Блаженная ошеломлена: вопрос исходит от самого доброго из ее судей. Она смотрит на Кранмера, словно кто-то из них двоих сморозил глупость.
Кромвель вполголоса замечает, возможно, любовники – не совсем верное слово.
Довольно. Для Одли, Латимера, Рича он говорит:
– Я займусь теми, кто шел за ней, и теми, кто ее направлял. Она сгубит многих, если мы дадим делу ход. Фишера определенно, Маргарет Пол возможно, Гертруду и ее мужа – вне всяких сомнений. Леди Марию, королевскую дочь, весьма вероятно. Томаса Мора нет, Екатерину нет, но изрядное число францисканцев.
Суд встает, если суд – подходящее слово. Джо поднимается с места. Она вышивала, вернее, наоборот, спарывала гранаты с Екатерининой вышивки – остатков пыльного королевства Гранады на английской земле. Джо складывает работу, опускает ножницы в карман, поддергивает рукава и вдевает иголку в ткань. Затем подходит к пророчице и кладет руку ей на плечо.
– Пора прощаться.
– Уильям Хокхерст, – говорит блаженная, – вспомнила. Монах, который золотил буквы.
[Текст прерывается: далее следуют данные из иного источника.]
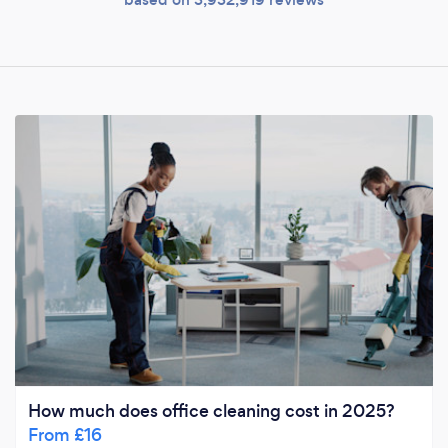
How much does office cleaning cost in 2025?
From £16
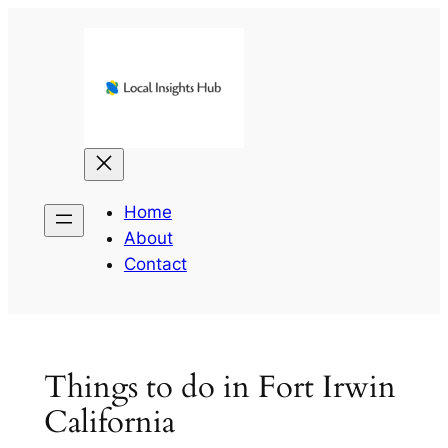
Skip
to
content
Home
About
Contact
Things to do in Fort Irwin
California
Ричард Рич делает пометку.
– Пожалуй, хватит на сегодня, – советует Джо.
– Вы пойдете со мной, мистрис? Куда меня поведут?
– Никто с тобой не пойдет, – отвечает Джо. – Ты еще не поняла, сестра Элиза. Ты отправляешься в Тауэр, а я – домой, обедать.
Лето 1533 года запомнилось безоблачными днями, клубничным изобилием в лондонских садах, гудением пчел и теплыми вечерами – в самый раз для прогулок среди роз под крики молодых уличных бражников. Пшеница уродилась даже на севере, деревья сгибаются под тяжестью перезрелых плодов. Словно король повелел жаре не кончаться, двор пылает яркими красками, не замечая наступления осени. Монсеньор отец королевы сияет, как солнце, а вокруг него вращается мелкая, но не менее яркая полуденная планета, его сын Джордж Рочфорд. Однако никому не перетанцевать Брэндона, когда тот скачет по залу, волоча за собой четырнадцатилетнюю жену, наследницу, некогда обрученную с его сыном, которой многоопытный Чарльз нашел лучшее применение.
Сеймуры оставили бурные семейные ссоры, их влияние растет.
– Мой брат Эдвард, – говорит Джейн Сеймур, не поднимая глаз, – на прошлой неделе улыбнулся.
– Надо же! Что его подвигло?
– Он прослышал о болезни жены. Старой жены. Той, которую отец… ну, вы знаете.
– Она умрет?
– Весьма вероятно. И тогда он возьмет новую. Но держать ее будет в своем доме в Элвтеме, теперь он и на милю не подойдет к Волчьему залу. А если отцу случится гостить у брата, ее запрут в бельевой, пока он не уедет.